No one knows what the market is going to do tomorrow, a month from now, or next year — even the people on TV who get paid to “know.”
But over the long haul, there is almost universal consensus that the American economy — represented by something like an S&P 500 or a total market index fund for example — will keep on chugging up and to the right on the stock chart.
There is a reason why the big brokerage firms, including Fidelity, Vanguard, and T. Rowe Price — which hold $9 trillion combined — are telling people to “stay the course.”
“We preach diversification so you can weather these tough times and stay invested,” the CEO of Vanguard said in a recent video.
People who don’t know much about investing often opt for a target date fund, because it’s often the default option in 401(k)s. There’s a reason: it has built-in diversification. This can be key: Fidelity said in December that 57% of boomers who manage their own money ought to rebalance their portfolios.
Diversification is an important concept, and it means that when the U.S. stock market is down, other assets in a portfolio – be it municipal bonds or an emerging market fund – will help cushion the broader market’s fall.
For young people saving for retirement, sharp drops aren’t a big deal. There will be many ups and downs in the market before they retire — a long way from now.
And since no one knows the future, experts recommend staying invested even in bad times. When being overly conservative, it’s really easy to miss out on the good days, and missing out on the good market days really costs investors over the long run.
Here is a picture of the performance of the S&P 500 index since 1960. There are plenty of teeth, large and small, in this line, but the trend is hard to miss. That’s why all these people preach “staying the course.”

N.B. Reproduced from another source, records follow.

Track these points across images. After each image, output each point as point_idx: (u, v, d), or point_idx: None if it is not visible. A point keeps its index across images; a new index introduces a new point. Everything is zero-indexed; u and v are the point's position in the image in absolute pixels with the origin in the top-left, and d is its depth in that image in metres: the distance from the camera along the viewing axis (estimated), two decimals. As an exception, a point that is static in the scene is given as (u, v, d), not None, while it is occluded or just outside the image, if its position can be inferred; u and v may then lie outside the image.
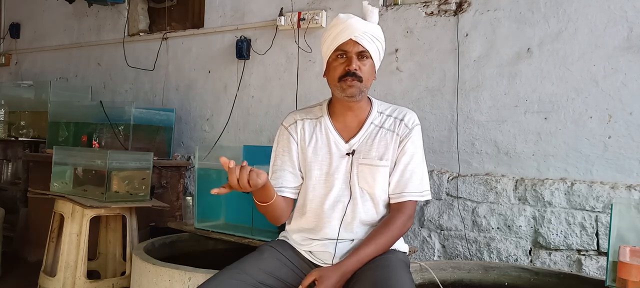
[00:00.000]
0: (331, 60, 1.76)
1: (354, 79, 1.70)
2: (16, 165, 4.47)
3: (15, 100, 4.63)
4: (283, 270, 1.74)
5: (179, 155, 4.08)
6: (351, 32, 1.70)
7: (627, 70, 2.50)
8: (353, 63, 1.71)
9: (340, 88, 1.73)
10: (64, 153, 3.17)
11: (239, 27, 3.84)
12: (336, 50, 1.73)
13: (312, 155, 1.81)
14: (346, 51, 1.72)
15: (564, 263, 2.57)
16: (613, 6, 2.54)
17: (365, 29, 1.71)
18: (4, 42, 5.73)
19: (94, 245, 3.15)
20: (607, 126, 2.53)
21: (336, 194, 1.77)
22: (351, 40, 1.71)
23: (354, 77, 1.70)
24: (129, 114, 3.64)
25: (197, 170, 2.75)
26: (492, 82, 2.82)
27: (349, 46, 1.71)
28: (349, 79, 1.70)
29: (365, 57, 1.74)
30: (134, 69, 4.44)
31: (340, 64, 1.73)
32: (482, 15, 2.87)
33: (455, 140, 2.90)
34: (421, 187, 1.78)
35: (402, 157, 1.77)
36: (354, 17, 1.73)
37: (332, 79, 1.75)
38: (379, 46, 1.77)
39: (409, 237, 2.99)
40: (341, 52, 1.73)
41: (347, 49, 1.72)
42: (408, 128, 1.79)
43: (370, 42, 1.72)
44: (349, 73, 1.70)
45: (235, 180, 1.49)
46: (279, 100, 3.63)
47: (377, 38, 1.75)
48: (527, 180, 2.69)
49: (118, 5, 4.58)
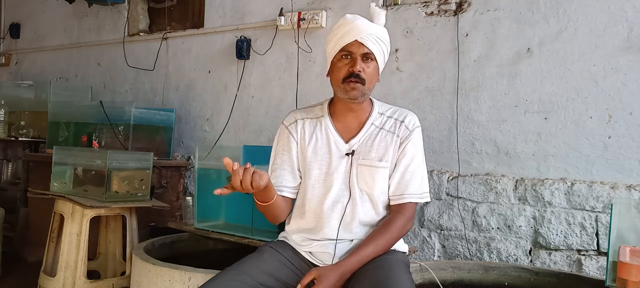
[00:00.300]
0: (336, 60, 1.75)
1: (357, 81, 1.70)
2: (16, 165, 4.47)
3: (15, 100, 4.63)
4: (283, 270, 1.74)
5: (179, 155, 4.08)
6: (357, 33, 1.70)
7: (627, 70, 2.50)
8: (357, 64, 1.71)
9: (343, 89, 1.73)
10: (64, 153, 3.17)
11: (239, 27, 3.84)
12: (341, 51, 1.73)
13: (312, 155, 1.81)
14: (351, 52, 1.72)
15: (564, 263, 2.57)
16: (613, 6, 2.54)
17: (371, 31, 1.71)
18: (4, 42, 5.73)
19: (94, 245, 3.15)
20: (607, 126, 2.53)
21: (335, 194, 1.77)
22: (357, 42, 1.70)
23: (357, 79, 1.70)
24: (129, 114, 3.64)
25: (197, 170, 2.75)
26: (492, 82, 2.82)
27: (354, 47, 1.71)
28: (353, 80, 1.70)
29: (369, 59, 1.73)
30: (134, 69, 4.44)
31: (345, 65, 1.73)
32: (482, 15, 2.87)
33: (455, 140, 2.90)
34: (421, 188, 1.78)
35: (402, 158, 1.77)
36: (361, 19, 1.73)
37: (336, 80, 1.75)
38: (384, 48, 1.77)
39: (409, 237, 2.99)
40: (346, 53, 1.72)
41: (352, 50, 1.71)
42: (408, 130, 1.79)
43: (375, 44, 1.72)
44: (353, 75, 1.70)
45: (239, 182, 1.48)
46: (279, 100, 3.63)
47: (383, 40, 1.75)
48: (527, 180, 2.69)
49: (118, 5, 4.58)
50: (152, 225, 3.35)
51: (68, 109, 4.01)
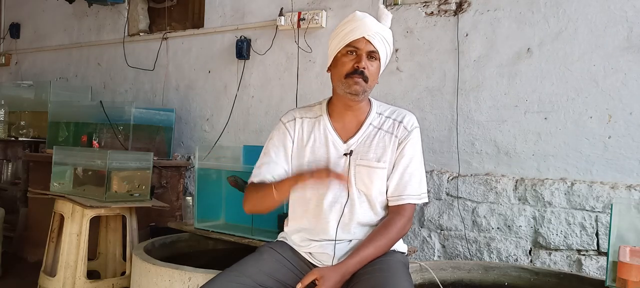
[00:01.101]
0: (340, 55, 1.75)
1: (360, 77, 1.71)
2: (16, 165, 4.47)
3: (15, 100, 4.63)
4: (282, 271, 1.74)
5: (179, 155, 4.08)
6: (365, 30, 1.71)
7: (627, 70, 2.50)
8: (362, 61, 1.71)
9: (345, 84, 1.73)
10: (64, 153, 3.17)
11: (239, 27, 3.84)
12: (347, 46, 1.73)
13: (310, 154, 1.80)
14: (357, 48, 1.72)
15: (564, 263, 2.57)
16: (613, 6, 2.54)
17: (378, 30, 1.72)
18: (4, 42, 5.73)
19: (94, 245, 3.14)
20: (607, 126, 2.53)
21: (334, 195, 1.76)
22: (364, 38, 1.71)
23: (361, 75, 1.71)
24: (129, 114, 3.64)
25: (197, 170, 2.75)
26: (492, 82, 2.82)
27: (361, 44, 1.71)
28: (356, 76, 1.71)
29: (374, 58, 1.74)
30: (134, 69, 4.44)
31: (350, 60, 1.73)
32: (482, 15, 2.87)
33: (455, 140, 2.90)
34: (420, 189, 1.78)
35: (400, 159, 1.76)
36: (370, 17, 1.74)
37: (339, 74, 1.75)
38: (387, 49, 1.78)
39: (409, 237, 2.99)
40: (352, 49, 1.73)
41: (358, 46, 1.72)
42: (407, 130, 1.79)
43: (381, 43, 1.74)
44: (357, 71, 1.71)
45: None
46: (279, 100, 3.63)
47: (388, 41, 1.77)
48: (527, 180, 2.69)
49: (118, 5, 4.58)
50: (152, 225, 3.35)
51: (68, 109, 4.01)
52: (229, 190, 2.57)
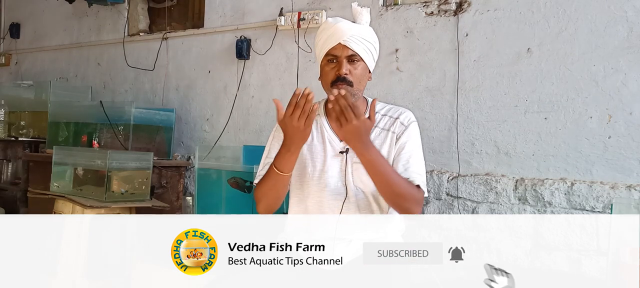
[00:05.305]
0: (323, 65, 1.77)
1: (344, 84, 1.71)
2: (16, 165, 4.46)
3: (15, 100, 4.63)
4: None
5: (179, 155, 4.08)
6: (340, 36, 1.70)
7: (627, 70, 2.50)
8: (343, 67, 1.71)
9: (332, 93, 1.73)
10: (64, 153, 3.17)
11: (239, 27, 3.83)
12: (327, 55, 1.74)
13: (307, 153, 1.81)
14: (336, 56, 1.72)
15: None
16: (613, 6, 2.54)
17: (354, 32, 1.71)
18: (4, 42, 5.73)
19: (94, 245, 3.14)
20: (607, 126, 2.53)
21: (332, 192, 1.76)
22: (340, 44, 1.71)
23: (344, 82, 1.71)
24: (129, 114, 3.64)
25: (197, 170, 2.75)
26: (492, 82, 2.82)
27: (338, 50, 1.72)
28: (339, 83, 1.71)
29: (355, 60, 1.73)
30: (133, 69, 4.44)
31: (332, 69, 1.74)
32: (482, 15, 2.87)
33: (455, 140, 2.90)
34: (422, 178, 1.74)
35: (400, 151, 1.74)
36: (343, 21, 1.73)
37: (325, 84, 1.77)
38: (370, 47, 1.76)
39: (409, 237, 2.99)
40: (332, 57, 1.73)
41: (336, 53, 1.72)
42: (404, 125, 1.78)
43: (359, 44, 1.72)
44: (340, 78, 1.71)
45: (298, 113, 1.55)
46: (279, 100, 3.62)
47: (367, 39, 1.75)
48: (527, 180, 2.69)
49: (118, 5, 4.58)
50: (152, 225, 3.34)
51: (68, 109, 4.01)
52: (229, 190, 2.57)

2. People near retirement probably should have stocks in their portfolio
There’s been plenty of advice echoing point number one. Long-term investors should buy and hold. But one misconception has to do with people close to retirement. These investors may not seem like long-term investors, so it’s easy to see why a “stay the course” approach might seem inappropriate.
But even people in retirement are still long-term investors. Though retirees might be about to spend — or are spending — their nest egg, they’re not spending all of it, and they’ll probably need to stay invested.
As you get near retirement, the allocation of stocks in your portfolio doesn’t usually go to zero. A retirement isn’t a singular moment in time, but a long period of over 20 years— which is getting longer as life expectancy grows.
For someone who’s near retirement, their portfolio breakdown should be more than half equities. Vanguard’s 2020 target date fund (VTWNX), for example, is 55% stocks and 45% bonds. Experts say someone planning to retire this year should certainly be exposed to the stock market.
3. It’s not always all bad when the stock market is down
Long-term investors expect the stock market to go up. If you had a time machine and could say for certain when the market was about to go down and about to go up, you could theoretically make a little more money.
But there is no time machine. That’s why people dollar-cost average (DCA). If you have a 401(k), you already dollar-cost average, an investing strategy that essentially neutralizes market volatility by investing regularly at intervals; if you make automatic contributions to a 401(k) plan, you are regularly purchasing mutual funds or index funds regardless of their price. When stocks are down, you get more shares for your money. When stocks are up, the shares you bought when they were cheaper are worth more.
This approach takes some of the risk out of the market, helping people avoid accidentally timing the market.
And for 20- and 30-somethings, who have a long time horizon before retirement, a market that’s down can be good news – they’ll get to buy more shares cheaply that will eventually be worth more.